The system should be available for use by end-of-day Friday after which we will be working to make available a new set of computational resources over the following week.  Please let us know if there are any questions and concerns regarding this change.

System Outage Update Dec. 3rd, 2011

As of 11:30pm, access to the login nodes has been re-enabled as we have successfully pulled a daily snapshot and can tolerate some additional load on the storage system while the array continues to rebuild.  Rebuild completion should be at around 50% so we estimate that the rebuild will be done by some time tomorrow.  Job submission is still disabled until the rebuild completes.

System off-line, Dec. 3rd, 2011

Due to the failure of two disk drives in the storage system for /home and various other directories, we will be disabling access to the queue until the array rebuild completes.  Any jobs that were running from the /home directory have been deleted.
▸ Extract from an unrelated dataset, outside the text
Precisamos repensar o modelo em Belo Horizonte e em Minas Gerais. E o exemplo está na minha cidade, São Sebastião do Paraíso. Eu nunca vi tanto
Jobs running from /work have been left to complete as they are on other storage.  Queued jobs are still waiting in the queue and should be left until the drive rebuild process completes.

The odds of another drive failure during a rebuild are generally high enough that we use storage technology that allows us to sustain a loss of two drives on a single volume.  This provides breathing room for a rebuild to complete.  In our case, two drives were lost simultaneously, so we are stuck with an unsafe probability that a third drive may fail during the rebuild process.  If a third drive fails, we will need to rebuild the entire array system and restore data from a backup, a process that may take several days.
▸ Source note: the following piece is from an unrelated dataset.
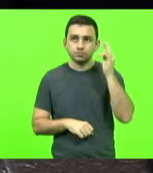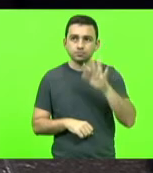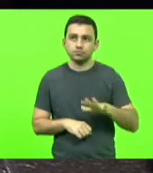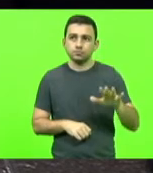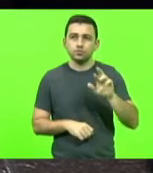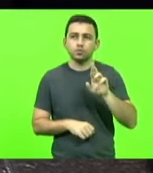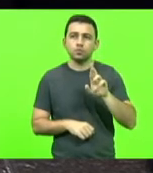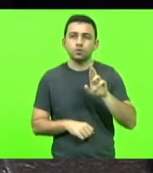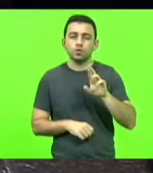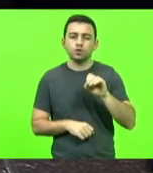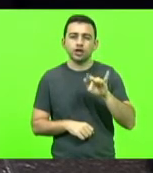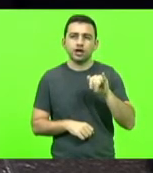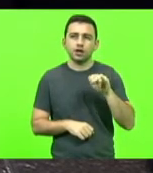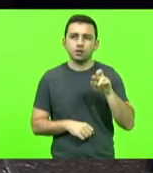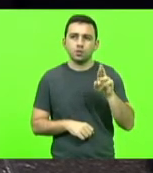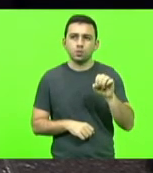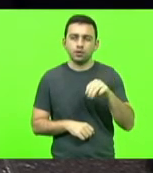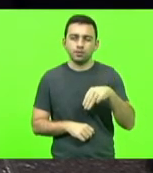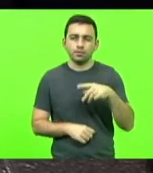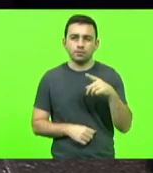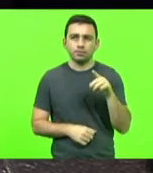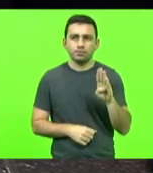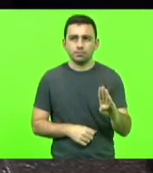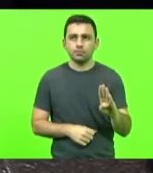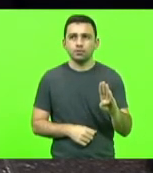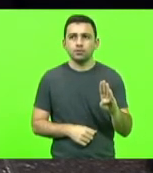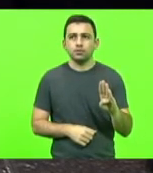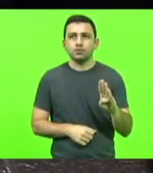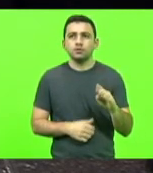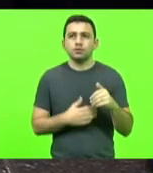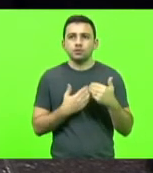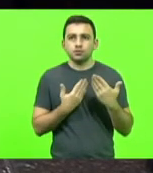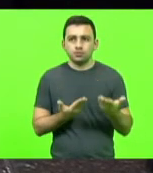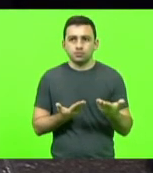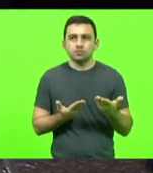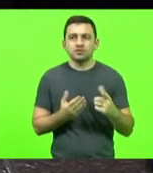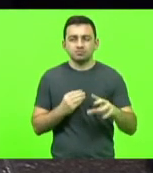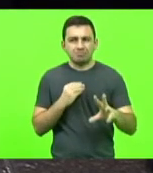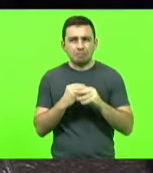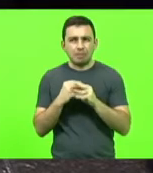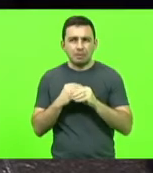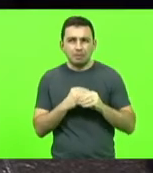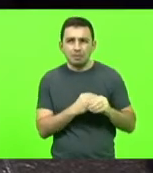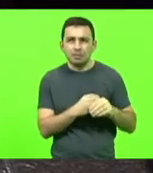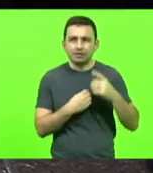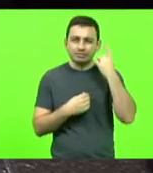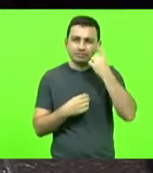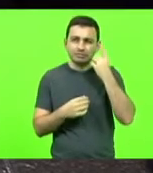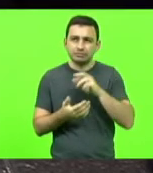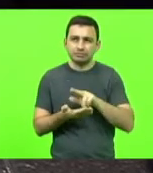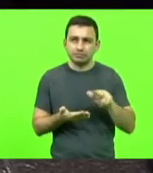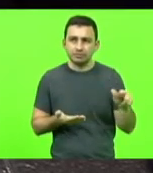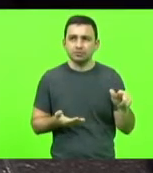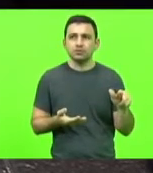Peninha Mendonça do MDB que recebeu emendas de diversos parlamentares e agora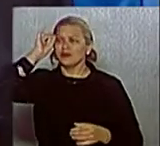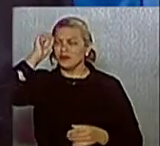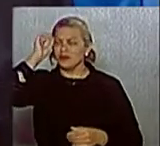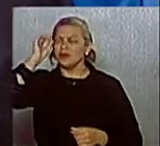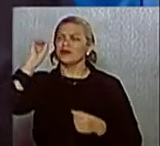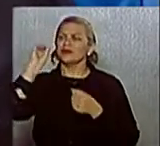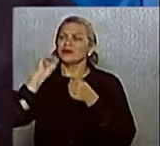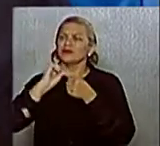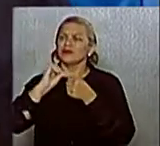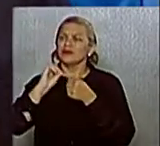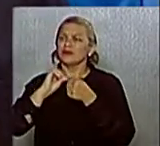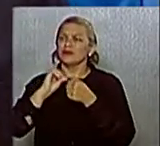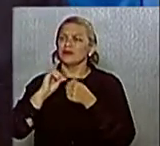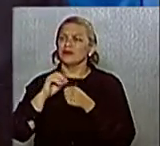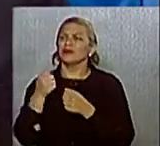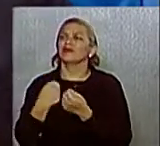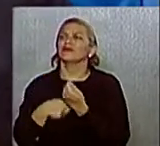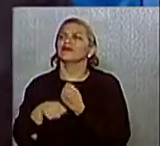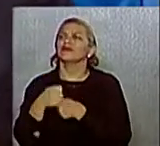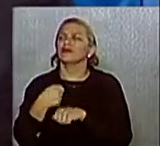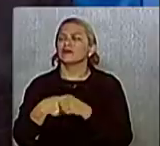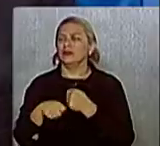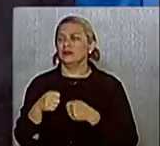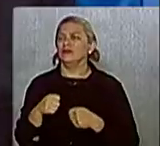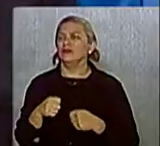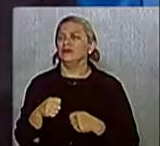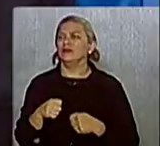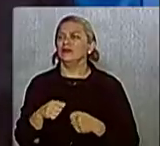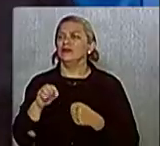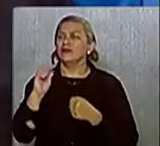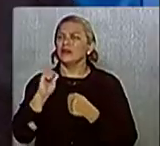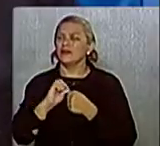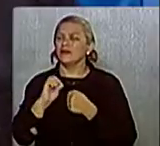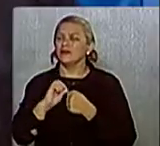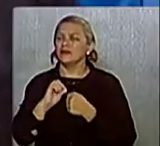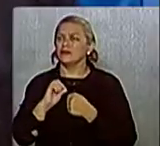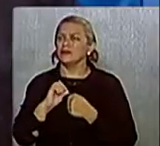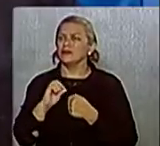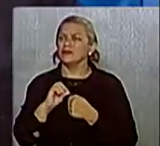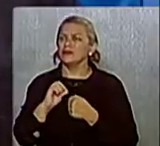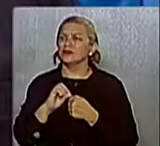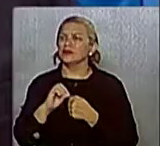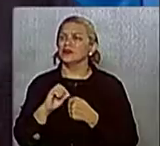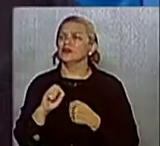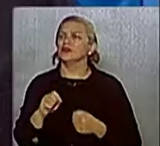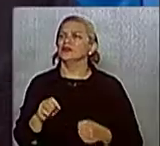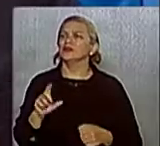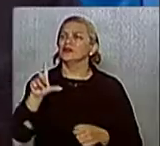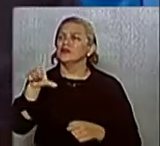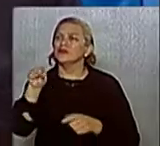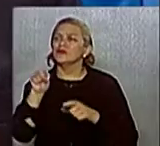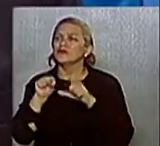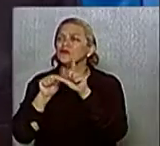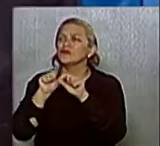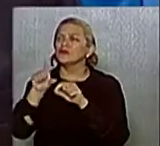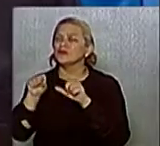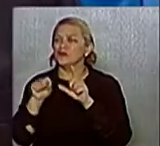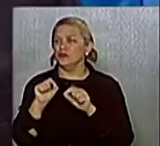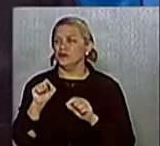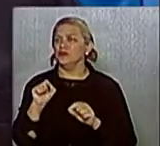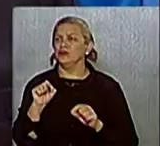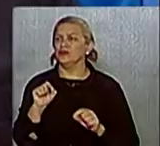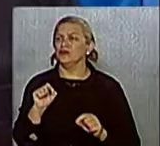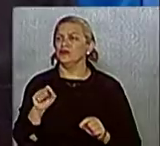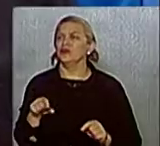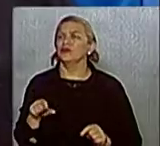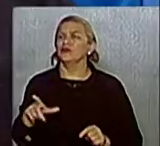fazer gestão. E muitas vezes fazer gestão é fazer opção. E muitas vezes essas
In order to expedite the rebuild process, we have decided to reduce disk activity as much as possible so that the rebuild can complete as quickly as possible, reducing the risk that another drive failure may occur during that time period.  This is the reason why running jobs on /home have been deleted and access to the queues has been disabled.  We will also be disabling access to the login nodes as well so that users do not kick off any disk intensive workloads.
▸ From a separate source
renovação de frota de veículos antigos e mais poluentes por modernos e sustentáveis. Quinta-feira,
We apologize for the inconvenience and are taking steps to ensure that the rebuild process proceeds as quickly and as safely as possible.

Be advised that research computing keeps at least three copies of all data on /home.  The disk drive failures pose very little risk in terms of permanent data loss.  All data is backed up nightly to a secondary storage array and from there to a tape backup system.  Data is also replicated to a secondary array in our secondary datacenter.

Thursday, Nov. 3rd Maintenance

Starting at 5:00pm on Thursday, Nov. 3rd, we’ll be performing some system changes to prepare for our storage migration to GlusterFS.  This was put off from last month in order to do some more stress testing and verification.  This window should last no more than 2 hours.  Only intermittent connectivity issues are expected and jobs should not be affected by the work.

System Changes on Thursday, Oct. 6th

On Thursday, October 6th, at 5pm, we will be taking the system down in order to point all systems to new server locations for

  • /home
  • /opt
  • /home/shares

This change will involve

  1. Migrating those paths from their current NFS mounts to new GlusterFS mount points
  2. Moving /home/shares to /shares
  3. Moving /opt/apps to /apps
  4. Corresponding changes to module files so that, hopefully, most users don’t even notice the changes
The reasons for these changes are as follows
  • A GlusterFS configuration for /home, /apps, and /shares will be significantly less complex and more scalable than the current NFS/DRBD configuration, resulting in fewer outages, easier supportability for our staff, and enhanced performance
  • Providing a seamless, single view of the filesystems for our Tampa resources and our soon-to-be-released Winter Haven resources required us to use a different approach to making files available and necessitates this change now so that we are ready for the new system deployment in October.
  • The mount-point location changes (/home/shares -> /shares, /opt/apps -> /apps) are also to simplify configuration and to be more in-line with how other centers configure their systems
The work will take 2 hours to complete, meaning that the system should be released for service around 7pm that same evening.
Please let us know if there are any questions and concerns regarding this change.